TEXT SEGMENT -
American entrepreneur and philanthropist (1807–1888)

Hiram Sibley (February 6, 1807 – July 12, 1888) was an American industrialist, entrepreneur, and philanthropist who was a pioneer of the telegraph in the United States.

==Early life==
Sibley was born in North Adams, Massachusetts, on February 6, 1807, and later resided in Rochester, New York. He was the second son of Benjamin Sibley (1768–1829) and Zilpha (née Davis) Sibley (1771–1824).

==Career==
Too poor to receive more than a country education, Sibley started training as a shoemaker's apprentice, but, unhappy with the career, went to Lima, New York, at age 17 to work in a cotton factory. The following year he became a wool carder in a shop where future president Millard Fillmore then worked. At age 21, he started a foundry and machine shop in Mendon, New York. Ten years later, the business was successful enough for him to sell and afford to move to Rochester, where he was elected Sheriff of Monroe County from 1844 to 1846.

EXPLORE THE MATERIAL -
• 1. Reproduce the Hiram Sibley text word for word between "Hiram Sibley (February" and "Davis) Sibley (1771–1824).", inclusive.
• 2. According to the Hiram Sibley text, which county elected Sibley sheriff, and for what years did he serve?
• 3. Render this sentence from the Hiram Sibley text in Spanish: "The following year he became a wool carder in a shop where future president Millard Fillmore then worked."

SOURCE MATERIAL -
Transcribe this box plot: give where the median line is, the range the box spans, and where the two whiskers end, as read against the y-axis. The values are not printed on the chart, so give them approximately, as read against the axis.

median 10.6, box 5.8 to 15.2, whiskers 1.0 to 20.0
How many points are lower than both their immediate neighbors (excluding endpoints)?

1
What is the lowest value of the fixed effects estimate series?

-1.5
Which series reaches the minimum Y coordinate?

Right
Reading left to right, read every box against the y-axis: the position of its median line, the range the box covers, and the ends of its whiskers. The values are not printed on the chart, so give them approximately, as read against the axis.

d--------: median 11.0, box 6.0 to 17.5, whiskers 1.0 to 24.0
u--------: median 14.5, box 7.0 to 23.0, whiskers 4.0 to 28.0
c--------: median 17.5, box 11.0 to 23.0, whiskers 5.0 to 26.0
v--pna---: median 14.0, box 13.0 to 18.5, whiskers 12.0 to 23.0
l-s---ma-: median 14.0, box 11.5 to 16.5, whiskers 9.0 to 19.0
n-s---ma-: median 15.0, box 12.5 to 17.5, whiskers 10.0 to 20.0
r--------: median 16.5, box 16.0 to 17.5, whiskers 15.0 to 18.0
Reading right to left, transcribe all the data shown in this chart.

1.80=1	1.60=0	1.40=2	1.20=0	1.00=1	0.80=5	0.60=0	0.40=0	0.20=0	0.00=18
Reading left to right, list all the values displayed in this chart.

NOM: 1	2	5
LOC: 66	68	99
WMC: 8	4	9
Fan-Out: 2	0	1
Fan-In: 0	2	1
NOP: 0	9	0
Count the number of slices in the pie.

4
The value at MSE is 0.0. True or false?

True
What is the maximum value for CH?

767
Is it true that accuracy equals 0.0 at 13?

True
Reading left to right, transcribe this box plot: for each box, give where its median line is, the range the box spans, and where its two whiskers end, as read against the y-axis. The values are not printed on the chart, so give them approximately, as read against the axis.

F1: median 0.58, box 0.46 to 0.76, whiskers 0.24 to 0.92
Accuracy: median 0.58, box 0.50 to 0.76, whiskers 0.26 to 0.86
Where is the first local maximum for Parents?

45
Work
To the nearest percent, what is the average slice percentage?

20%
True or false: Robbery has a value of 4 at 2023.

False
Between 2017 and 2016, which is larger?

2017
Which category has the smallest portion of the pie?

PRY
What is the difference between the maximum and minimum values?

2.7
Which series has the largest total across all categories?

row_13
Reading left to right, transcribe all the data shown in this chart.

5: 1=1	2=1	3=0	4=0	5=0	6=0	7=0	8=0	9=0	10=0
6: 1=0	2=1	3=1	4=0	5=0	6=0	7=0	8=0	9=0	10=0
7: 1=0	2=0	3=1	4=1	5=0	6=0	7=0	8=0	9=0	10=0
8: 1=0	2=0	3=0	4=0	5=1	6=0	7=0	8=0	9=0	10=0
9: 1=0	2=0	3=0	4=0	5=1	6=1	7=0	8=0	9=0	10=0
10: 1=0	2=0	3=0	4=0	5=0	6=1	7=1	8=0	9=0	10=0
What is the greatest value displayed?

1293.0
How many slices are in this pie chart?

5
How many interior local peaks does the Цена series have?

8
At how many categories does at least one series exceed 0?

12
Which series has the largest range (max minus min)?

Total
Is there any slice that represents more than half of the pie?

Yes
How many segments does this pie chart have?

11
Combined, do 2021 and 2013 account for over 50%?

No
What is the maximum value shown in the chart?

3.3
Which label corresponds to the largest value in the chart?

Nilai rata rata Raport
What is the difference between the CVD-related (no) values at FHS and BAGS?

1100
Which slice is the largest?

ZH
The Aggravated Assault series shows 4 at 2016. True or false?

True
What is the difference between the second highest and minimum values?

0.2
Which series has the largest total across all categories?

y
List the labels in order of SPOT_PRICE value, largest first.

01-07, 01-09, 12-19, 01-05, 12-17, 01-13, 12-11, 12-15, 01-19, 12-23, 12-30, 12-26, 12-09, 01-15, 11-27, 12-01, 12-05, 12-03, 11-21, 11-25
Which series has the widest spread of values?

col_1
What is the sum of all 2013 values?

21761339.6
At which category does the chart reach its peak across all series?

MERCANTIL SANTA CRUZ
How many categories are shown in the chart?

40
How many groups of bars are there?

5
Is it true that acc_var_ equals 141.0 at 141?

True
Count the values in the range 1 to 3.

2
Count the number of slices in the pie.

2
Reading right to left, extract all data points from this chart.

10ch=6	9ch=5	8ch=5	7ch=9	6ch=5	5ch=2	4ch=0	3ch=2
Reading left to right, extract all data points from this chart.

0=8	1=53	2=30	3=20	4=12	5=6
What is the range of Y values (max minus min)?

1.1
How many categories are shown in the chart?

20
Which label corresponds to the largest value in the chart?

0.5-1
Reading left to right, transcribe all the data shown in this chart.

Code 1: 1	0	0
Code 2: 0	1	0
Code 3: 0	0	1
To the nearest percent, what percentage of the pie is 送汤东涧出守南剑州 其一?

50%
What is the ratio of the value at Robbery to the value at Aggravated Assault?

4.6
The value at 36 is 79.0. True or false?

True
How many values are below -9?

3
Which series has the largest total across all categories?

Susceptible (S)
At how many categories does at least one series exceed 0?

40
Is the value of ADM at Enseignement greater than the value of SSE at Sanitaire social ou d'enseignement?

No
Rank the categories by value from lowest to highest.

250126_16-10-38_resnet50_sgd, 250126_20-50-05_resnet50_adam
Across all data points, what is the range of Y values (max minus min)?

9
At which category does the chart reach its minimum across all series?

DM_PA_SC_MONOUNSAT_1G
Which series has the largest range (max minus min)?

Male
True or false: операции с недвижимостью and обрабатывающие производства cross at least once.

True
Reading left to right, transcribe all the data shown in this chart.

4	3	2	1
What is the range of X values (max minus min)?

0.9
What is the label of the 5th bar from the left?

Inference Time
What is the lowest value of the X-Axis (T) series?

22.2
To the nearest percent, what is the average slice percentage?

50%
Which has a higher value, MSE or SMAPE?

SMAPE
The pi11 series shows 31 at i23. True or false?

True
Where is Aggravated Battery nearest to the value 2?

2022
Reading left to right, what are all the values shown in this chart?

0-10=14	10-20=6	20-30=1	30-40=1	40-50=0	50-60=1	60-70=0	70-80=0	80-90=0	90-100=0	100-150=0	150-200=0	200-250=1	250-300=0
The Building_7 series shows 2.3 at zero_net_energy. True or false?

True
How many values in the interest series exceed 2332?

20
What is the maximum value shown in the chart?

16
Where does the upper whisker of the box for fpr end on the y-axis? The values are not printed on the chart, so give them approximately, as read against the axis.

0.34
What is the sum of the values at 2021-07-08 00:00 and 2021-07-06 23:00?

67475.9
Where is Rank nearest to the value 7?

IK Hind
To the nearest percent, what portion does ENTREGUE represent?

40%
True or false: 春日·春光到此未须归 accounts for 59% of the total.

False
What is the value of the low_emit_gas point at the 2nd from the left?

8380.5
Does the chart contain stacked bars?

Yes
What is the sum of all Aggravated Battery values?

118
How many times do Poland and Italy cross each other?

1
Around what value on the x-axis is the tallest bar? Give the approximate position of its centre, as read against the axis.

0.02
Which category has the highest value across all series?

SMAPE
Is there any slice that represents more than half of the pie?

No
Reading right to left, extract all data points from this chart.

ANSWERS FOR EACH ITEM -
• 1.
Hiram Sibley (February 6, 1807 – July 12, 1888) was an American industrialist, entrepreneur, and philanthropist who was a pioneer of the telegraph in the United States.

==Early life==
Sibley was born in North Adams, Massachusetts, on February 6, 1807, and later resided in Rochester, New York. He was the second son of Benjamin Sibley (1768–1829) and Zilpha (née Davis) Sibley (1771–1824).

• 2. Monroe County, from 1844 to 1846.

• 3. Al año siguiente se hizo cardador de lana en un taller donde por entonces trabajaba el futuro presidente Millard Fillmore.